**What to do:** Copy word for word every line of the data below, from its first line through the line containing "Запчасти для кофеварок", including that line.

**Provided entries:**
____
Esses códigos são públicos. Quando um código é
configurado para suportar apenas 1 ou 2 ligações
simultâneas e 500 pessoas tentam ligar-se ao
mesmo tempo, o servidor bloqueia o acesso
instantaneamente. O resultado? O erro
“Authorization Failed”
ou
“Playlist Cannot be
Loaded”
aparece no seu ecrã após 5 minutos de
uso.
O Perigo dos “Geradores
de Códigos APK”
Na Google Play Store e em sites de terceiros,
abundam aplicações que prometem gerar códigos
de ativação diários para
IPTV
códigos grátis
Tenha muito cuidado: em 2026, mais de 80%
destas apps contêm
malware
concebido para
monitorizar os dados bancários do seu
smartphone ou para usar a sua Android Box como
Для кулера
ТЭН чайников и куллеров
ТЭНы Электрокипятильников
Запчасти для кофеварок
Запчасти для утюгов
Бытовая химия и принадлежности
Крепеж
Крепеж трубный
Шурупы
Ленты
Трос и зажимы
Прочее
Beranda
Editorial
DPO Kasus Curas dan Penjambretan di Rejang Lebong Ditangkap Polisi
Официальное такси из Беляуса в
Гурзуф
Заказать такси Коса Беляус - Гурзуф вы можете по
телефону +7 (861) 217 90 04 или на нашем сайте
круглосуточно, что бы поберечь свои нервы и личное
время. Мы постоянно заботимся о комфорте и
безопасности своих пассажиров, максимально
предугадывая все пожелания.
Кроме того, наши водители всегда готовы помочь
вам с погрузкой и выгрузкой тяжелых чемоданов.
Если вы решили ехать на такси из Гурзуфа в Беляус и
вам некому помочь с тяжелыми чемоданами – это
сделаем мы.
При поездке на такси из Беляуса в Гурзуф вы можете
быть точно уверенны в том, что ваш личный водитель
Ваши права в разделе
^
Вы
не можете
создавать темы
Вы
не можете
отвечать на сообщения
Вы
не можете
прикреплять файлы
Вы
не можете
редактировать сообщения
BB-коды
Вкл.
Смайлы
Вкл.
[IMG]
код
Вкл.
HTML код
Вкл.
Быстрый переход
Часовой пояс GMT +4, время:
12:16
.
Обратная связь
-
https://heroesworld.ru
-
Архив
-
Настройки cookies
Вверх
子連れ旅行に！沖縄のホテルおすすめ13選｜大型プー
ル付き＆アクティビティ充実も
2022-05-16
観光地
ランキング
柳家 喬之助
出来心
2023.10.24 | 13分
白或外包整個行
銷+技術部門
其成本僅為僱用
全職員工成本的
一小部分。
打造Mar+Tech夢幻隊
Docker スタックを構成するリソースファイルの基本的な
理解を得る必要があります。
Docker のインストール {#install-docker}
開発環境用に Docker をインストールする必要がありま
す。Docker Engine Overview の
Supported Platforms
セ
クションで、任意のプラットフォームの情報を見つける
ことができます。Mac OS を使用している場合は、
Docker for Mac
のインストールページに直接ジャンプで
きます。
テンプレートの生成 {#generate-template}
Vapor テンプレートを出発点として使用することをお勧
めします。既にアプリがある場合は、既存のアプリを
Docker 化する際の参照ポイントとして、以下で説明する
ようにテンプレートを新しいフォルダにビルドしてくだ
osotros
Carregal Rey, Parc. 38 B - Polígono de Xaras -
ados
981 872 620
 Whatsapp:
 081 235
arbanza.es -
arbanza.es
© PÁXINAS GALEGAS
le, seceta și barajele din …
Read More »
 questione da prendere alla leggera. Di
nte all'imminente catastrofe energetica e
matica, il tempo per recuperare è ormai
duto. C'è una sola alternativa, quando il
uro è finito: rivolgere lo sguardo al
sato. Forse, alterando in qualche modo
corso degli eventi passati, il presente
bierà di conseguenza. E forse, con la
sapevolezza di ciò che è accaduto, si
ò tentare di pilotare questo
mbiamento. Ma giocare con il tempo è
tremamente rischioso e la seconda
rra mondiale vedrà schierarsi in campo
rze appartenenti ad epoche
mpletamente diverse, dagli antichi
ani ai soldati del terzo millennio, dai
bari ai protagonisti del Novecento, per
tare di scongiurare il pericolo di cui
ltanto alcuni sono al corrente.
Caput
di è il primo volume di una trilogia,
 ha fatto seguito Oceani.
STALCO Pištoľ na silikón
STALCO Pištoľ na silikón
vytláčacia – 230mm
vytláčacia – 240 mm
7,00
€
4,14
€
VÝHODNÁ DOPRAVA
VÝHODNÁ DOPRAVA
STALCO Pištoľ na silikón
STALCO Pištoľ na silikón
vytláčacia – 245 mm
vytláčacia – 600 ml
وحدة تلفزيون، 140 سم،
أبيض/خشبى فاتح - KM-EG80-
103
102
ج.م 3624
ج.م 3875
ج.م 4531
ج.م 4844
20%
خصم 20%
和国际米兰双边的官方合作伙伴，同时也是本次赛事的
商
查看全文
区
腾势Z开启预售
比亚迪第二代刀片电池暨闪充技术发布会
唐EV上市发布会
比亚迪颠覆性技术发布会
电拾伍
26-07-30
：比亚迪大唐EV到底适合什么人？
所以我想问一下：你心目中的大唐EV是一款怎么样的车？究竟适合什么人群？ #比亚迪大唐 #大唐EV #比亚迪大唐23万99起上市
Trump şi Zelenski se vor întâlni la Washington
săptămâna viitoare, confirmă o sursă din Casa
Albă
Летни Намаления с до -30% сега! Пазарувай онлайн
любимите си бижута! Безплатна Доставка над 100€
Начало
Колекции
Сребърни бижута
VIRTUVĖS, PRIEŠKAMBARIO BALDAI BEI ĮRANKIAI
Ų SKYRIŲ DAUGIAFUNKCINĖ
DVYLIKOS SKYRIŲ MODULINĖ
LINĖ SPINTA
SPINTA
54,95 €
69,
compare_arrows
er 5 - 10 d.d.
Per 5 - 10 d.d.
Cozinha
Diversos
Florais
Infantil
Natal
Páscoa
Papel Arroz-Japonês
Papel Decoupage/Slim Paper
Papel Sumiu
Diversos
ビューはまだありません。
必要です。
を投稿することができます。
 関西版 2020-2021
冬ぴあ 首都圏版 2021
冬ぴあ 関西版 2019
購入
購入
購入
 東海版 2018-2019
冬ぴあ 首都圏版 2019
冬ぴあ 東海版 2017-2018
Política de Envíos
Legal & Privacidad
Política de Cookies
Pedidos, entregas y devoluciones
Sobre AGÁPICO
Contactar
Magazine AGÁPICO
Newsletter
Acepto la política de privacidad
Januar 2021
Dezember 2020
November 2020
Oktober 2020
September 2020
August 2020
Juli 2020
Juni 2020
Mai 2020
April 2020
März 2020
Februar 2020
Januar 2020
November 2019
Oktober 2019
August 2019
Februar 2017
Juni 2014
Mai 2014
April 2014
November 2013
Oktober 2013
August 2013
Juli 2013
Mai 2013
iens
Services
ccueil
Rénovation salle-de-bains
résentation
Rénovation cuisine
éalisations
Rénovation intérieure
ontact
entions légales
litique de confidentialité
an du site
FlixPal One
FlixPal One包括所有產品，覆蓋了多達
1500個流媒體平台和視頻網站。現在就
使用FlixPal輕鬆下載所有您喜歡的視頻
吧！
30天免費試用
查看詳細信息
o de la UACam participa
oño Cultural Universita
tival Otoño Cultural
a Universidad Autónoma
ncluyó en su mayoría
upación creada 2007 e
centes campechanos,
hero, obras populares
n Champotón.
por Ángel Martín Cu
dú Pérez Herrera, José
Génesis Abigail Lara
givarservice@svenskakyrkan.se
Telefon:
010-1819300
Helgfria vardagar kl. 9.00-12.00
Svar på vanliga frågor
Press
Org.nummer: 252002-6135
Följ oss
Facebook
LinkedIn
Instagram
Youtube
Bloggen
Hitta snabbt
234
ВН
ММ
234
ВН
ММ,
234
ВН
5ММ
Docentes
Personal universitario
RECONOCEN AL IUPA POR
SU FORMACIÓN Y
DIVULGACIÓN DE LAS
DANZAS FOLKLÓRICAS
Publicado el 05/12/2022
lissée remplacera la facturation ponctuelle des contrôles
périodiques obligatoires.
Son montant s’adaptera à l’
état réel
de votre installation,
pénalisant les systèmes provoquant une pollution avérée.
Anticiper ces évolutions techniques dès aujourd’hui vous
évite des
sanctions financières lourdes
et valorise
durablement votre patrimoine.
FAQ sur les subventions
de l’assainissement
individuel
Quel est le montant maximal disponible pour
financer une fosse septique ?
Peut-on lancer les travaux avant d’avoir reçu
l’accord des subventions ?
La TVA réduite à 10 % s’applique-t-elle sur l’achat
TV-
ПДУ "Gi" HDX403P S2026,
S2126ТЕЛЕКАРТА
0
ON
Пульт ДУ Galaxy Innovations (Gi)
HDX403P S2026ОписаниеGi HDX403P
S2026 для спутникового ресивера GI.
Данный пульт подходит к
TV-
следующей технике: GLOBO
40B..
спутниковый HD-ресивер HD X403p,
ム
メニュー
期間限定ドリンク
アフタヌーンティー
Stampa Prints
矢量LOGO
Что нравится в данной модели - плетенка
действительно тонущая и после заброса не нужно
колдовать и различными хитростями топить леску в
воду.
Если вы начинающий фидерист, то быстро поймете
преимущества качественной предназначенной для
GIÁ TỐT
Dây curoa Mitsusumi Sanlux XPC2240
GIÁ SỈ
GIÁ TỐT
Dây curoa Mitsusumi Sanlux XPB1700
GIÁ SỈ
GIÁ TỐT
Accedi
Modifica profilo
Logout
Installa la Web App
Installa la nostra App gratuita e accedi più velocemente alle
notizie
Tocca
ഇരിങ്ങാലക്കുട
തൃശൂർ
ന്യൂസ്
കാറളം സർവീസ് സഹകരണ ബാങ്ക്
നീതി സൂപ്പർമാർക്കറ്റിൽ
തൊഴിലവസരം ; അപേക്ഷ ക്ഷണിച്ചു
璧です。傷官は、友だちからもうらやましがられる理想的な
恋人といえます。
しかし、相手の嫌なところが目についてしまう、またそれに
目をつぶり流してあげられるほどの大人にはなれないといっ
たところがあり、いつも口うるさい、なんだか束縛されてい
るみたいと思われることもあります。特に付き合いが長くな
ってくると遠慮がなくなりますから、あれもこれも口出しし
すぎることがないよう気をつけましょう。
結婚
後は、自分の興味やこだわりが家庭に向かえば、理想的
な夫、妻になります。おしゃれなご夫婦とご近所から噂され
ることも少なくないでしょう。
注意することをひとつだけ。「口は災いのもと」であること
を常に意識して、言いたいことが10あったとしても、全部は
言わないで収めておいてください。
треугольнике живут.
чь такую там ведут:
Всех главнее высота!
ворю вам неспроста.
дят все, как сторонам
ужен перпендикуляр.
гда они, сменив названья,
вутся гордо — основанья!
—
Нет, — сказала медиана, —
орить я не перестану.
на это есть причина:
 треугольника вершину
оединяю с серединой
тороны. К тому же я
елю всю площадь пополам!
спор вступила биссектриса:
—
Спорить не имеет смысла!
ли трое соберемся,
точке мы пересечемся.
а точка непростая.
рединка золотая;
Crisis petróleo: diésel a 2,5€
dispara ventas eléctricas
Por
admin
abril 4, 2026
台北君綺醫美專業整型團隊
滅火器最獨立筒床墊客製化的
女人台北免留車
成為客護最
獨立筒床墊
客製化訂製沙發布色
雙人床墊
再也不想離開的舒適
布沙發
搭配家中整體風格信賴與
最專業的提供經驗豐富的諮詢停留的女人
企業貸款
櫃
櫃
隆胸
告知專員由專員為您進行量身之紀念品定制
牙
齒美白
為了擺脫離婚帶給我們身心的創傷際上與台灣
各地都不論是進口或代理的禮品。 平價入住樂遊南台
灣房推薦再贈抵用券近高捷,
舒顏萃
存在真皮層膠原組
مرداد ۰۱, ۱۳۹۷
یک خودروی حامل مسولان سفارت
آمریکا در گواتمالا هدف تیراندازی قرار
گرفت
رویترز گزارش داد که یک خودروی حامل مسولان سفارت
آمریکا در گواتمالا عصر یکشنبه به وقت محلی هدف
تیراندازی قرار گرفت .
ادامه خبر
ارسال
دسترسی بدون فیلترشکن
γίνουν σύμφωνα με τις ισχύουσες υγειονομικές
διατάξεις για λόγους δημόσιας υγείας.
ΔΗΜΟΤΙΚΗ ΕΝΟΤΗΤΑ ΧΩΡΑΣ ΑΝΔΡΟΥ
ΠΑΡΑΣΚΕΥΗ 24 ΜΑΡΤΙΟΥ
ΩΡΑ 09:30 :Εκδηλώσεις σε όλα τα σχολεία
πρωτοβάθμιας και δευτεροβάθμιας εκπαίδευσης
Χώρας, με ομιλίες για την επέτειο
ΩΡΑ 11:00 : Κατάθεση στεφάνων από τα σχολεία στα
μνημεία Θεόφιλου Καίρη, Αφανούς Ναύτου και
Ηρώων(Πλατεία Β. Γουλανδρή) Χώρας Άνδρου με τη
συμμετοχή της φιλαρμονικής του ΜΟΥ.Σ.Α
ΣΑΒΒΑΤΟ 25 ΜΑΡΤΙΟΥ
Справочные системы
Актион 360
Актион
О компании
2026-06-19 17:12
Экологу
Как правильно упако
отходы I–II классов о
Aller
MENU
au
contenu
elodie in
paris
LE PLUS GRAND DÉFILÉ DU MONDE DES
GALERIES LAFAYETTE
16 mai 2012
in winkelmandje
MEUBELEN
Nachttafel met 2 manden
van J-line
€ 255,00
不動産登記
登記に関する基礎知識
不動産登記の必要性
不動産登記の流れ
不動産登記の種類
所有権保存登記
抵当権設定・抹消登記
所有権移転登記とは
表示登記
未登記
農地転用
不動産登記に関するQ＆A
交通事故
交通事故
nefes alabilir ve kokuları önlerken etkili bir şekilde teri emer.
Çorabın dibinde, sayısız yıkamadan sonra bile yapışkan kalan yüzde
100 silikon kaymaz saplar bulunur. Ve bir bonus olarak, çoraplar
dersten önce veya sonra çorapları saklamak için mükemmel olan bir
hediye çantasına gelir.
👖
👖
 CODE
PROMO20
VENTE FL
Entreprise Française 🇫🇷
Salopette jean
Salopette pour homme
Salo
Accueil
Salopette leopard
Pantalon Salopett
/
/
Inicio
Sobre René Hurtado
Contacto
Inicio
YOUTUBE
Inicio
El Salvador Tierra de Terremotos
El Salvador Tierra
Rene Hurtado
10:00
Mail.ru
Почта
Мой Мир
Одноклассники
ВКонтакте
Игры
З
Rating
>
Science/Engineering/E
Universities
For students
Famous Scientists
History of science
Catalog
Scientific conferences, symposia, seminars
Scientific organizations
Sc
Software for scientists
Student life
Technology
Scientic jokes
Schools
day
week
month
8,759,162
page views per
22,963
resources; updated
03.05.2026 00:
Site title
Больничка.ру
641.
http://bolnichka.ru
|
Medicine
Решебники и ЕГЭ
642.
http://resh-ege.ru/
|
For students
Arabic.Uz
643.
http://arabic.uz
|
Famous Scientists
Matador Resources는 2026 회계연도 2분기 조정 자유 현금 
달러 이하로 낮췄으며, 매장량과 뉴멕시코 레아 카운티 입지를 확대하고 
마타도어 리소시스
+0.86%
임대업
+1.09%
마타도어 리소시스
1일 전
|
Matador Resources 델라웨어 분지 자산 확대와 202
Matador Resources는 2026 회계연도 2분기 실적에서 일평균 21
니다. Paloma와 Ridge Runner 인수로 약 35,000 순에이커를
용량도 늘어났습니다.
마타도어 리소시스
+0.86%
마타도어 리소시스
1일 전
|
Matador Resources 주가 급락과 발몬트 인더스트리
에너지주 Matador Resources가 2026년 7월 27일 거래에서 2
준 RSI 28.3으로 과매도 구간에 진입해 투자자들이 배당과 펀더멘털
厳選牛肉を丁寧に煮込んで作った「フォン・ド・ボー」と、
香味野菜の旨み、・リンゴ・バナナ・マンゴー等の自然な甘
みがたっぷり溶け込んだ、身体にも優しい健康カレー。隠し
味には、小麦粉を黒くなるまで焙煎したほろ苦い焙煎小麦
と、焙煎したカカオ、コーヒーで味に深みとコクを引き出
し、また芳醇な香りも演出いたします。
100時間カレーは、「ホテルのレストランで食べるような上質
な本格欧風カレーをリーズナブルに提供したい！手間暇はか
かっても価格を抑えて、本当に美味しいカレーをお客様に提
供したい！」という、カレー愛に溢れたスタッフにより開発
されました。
____
**Finished exercise:**
Esses códigos são públicos. Quando um código é
configurado para suportar apenas 1 ou 2 ligações
simultâneas e 500 pessoas tentam ligar-se ao
mesmo tempo, o servidor bloqueia o acesso
instantaneamente. O resultado? O erro
“Authorization Failed”
ou
“Playlist Cannot be
Loaded”
aparece no seu ecrã após 5 minutos de
uso.
O Perigo dos “Geradores
de Códigos APK”
Na Google Play Store e em sites de terceiros,
abundam aplicações que prometem gerar códigos
de ativação diários para
IPTV
códigos grátis
Tenha muito cuidado: em 2026, mais de 80%
destas apps contêm
malware
concebido para
monitorizar os dados bancários do seu
smartphone ou para usar a sua Android Box como
Для кулера
ТЭН чайников и куллеров
ТЭНы Электрокипятильников
Запчасти для кофеварок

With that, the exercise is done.